TASK BRIEF: Could you copy the records character for character, starting at their first line and ending at the line that contains "GMT (Greenwich Mean Time)"?
══ MATERIAL SHOWN ══
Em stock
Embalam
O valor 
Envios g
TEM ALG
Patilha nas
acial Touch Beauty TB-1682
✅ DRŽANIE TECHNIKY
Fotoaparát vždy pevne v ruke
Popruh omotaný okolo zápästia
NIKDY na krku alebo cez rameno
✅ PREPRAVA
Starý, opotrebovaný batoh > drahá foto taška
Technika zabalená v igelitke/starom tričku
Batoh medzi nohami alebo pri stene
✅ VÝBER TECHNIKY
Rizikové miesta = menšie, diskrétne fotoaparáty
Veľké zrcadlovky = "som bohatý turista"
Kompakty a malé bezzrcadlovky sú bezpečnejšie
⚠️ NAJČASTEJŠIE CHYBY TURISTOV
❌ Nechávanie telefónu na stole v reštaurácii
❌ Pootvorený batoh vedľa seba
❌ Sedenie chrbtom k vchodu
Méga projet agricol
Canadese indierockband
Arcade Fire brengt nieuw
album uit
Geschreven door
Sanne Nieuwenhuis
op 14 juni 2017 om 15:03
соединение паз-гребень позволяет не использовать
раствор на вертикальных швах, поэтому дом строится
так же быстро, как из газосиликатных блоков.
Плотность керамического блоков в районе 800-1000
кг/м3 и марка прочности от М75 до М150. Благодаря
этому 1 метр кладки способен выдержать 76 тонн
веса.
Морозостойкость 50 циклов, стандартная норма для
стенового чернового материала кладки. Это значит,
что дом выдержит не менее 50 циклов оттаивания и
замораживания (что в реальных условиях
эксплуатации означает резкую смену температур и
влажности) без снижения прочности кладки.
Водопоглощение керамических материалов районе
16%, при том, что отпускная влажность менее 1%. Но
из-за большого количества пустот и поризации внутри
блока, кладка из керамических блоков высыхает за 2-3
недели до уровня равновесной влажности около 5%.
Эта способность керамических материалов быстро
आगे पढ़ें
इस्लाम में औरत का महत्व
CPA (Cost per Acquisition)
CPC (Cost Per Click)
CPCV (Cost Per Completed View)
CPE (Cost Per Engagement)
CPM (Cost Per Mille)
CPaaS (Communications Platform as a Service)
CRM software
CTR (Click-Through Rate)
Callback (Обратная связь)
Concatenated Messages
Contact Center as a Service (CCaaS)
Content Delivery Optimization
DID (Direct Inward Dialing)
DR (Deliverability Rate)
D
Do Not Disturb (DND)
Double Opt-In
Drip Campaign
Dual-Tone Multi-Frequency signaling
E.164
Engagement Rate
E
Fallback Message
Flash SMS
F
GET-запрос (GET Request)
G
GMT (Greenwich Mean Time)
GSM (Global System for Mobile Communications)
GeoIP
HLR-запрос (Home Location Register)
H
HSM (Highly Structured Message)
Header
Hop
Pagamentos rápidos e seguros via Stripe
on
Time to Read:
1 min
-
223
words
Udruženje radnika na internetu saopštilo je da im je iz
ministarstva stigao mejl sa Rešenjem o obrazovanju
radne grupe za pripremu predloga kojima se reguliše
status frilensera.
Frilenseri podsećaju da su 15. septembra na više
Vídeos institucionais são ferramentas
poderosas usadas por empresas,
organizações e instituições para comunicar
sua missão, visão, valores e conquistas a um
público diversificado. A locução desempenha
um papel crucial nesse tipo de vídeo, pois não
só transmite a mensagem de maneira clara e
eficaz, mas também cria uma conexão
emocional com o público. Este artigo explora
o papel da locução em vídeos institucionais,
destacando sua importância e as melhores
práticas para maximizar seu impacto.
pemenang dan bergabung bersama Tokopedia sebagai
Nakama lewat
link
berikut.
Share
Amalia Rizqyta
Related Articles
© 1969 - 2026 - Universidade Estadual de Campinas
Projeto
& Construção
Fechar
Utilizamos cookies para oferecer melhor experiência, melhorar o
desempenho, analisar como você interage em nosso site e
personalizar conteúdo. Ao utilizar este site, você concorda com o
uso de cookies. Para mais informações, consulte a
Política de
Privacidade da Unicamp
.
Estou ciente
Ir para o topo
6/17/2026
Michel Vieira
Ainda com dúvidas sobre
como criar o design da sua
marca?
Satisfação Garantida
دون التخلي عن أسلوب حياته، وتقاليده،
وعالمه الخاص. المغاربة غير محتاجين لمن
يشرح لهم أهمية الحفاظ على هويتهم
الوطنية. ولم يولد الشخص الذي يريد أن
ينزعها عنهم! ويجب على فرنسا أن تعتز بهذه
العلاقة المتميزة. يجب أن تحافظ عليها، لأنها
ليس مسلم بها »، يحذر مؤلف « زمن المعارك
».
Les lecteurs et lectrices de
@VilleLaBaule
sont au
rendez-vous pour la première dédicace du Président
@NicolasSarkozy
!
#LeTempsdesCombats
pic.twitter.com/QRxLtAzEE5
═══
OUTPUT OF THE EXERCISE:
Em stock
Embalam
O valor 
Envios g
TEM ALG
Patilha nas
acial Touch Beauty TB-1682
✅ DRŽANIE TECHNIKY
Fotoaparát vždy pevne v ruke
Popruh omotaný okolo zápästia
NIKDY na krku alebo cez rameno
✅ PREPRAVA
Starý, opotrebovaný batoh > drahá foto taška
Technika zabalená v igelitke/starom tričku
Batoh medzi nohami alebo pri stene
✅ VÝBER TECHNIKY
Rizikové miesta = menšie, diskrétne fotoaparáty
Veľké zrcadlovky = "som bohatý turista"
Kompakty a malé bezzrcadlovky sú bezpečnejšie
⚠️ NAJČASTEJŠIE CHYBY TURISTOV
❌ Nechávanie telefónu na stole v reštaurácii
❌ Pootvorený batoh vedľa seba
❌ Sedenie chrbtom k vchodu
Méga projet agricol
Canadese indierockband
Arcade Fire brengt nieuw
album uit
Geschreven door
Sanne Nieuwenhuis
op 14 juni 2017 om 15:03
соединение паз-гребень позволяет не использовать
раствор на вертикальных швах, поэтому дом строится
так же быстро, как из газосиликатных блоков.
Плотность керамического блоков в районе 800-1000
кг/м3 и марка прочности от М75 до М150. Благодаря
этому 1 метр кладки способен выдержать 76 тонн
веса.
Морозостойкость 50 циклов, стандартная норма для
стенового чернового материала кладки. Это значит,
что дом выдержит не менее 50 циклов оттаивания и
замораживания (что в реальных условиях
эксплуатации означает резкую смену температур и
влажности) без снижения прочности кладки.
Водопоглощение керамических материалов районе
16%, при том, что отпускная влажность менее 1%. Но
из-за большого количества пустот и поризации внутри
блока, кладка из керамических блоков высыхает за 2-3
недели до уровня равновесной влажности около 5%.
Эта способность керамических материалов быстро
आगे पढ़ें
इस्लाम में औरत का महत्व
CPA (Cost per Acquisition)
CPC (Cost Per Click)
CPCV (Cost Per Completed View)
CPE (Cost Per Engagement)
CPM (Cost Per Mille)
CPaaS (Communications Platform as a Service)
CRM software
CTR (Click-Through Rate)
Callback (Обратная связь)
Concatenated Messages
Contact Center as a Service (CCaaS)
Content Delivery Optimization
DID (Direct Inward Dialing)
DR (Deliverability Rate)
D
Do Not Disturb (DND)
Double Opt-In
Drip Campaign
Dual-Tone Multi-Frequency signaling
E.164
Engagement Rate
E
Fallback Message
Flash SMS
F
GET-запрос (GET Request)
G
GMT (Greenwich Mean Time)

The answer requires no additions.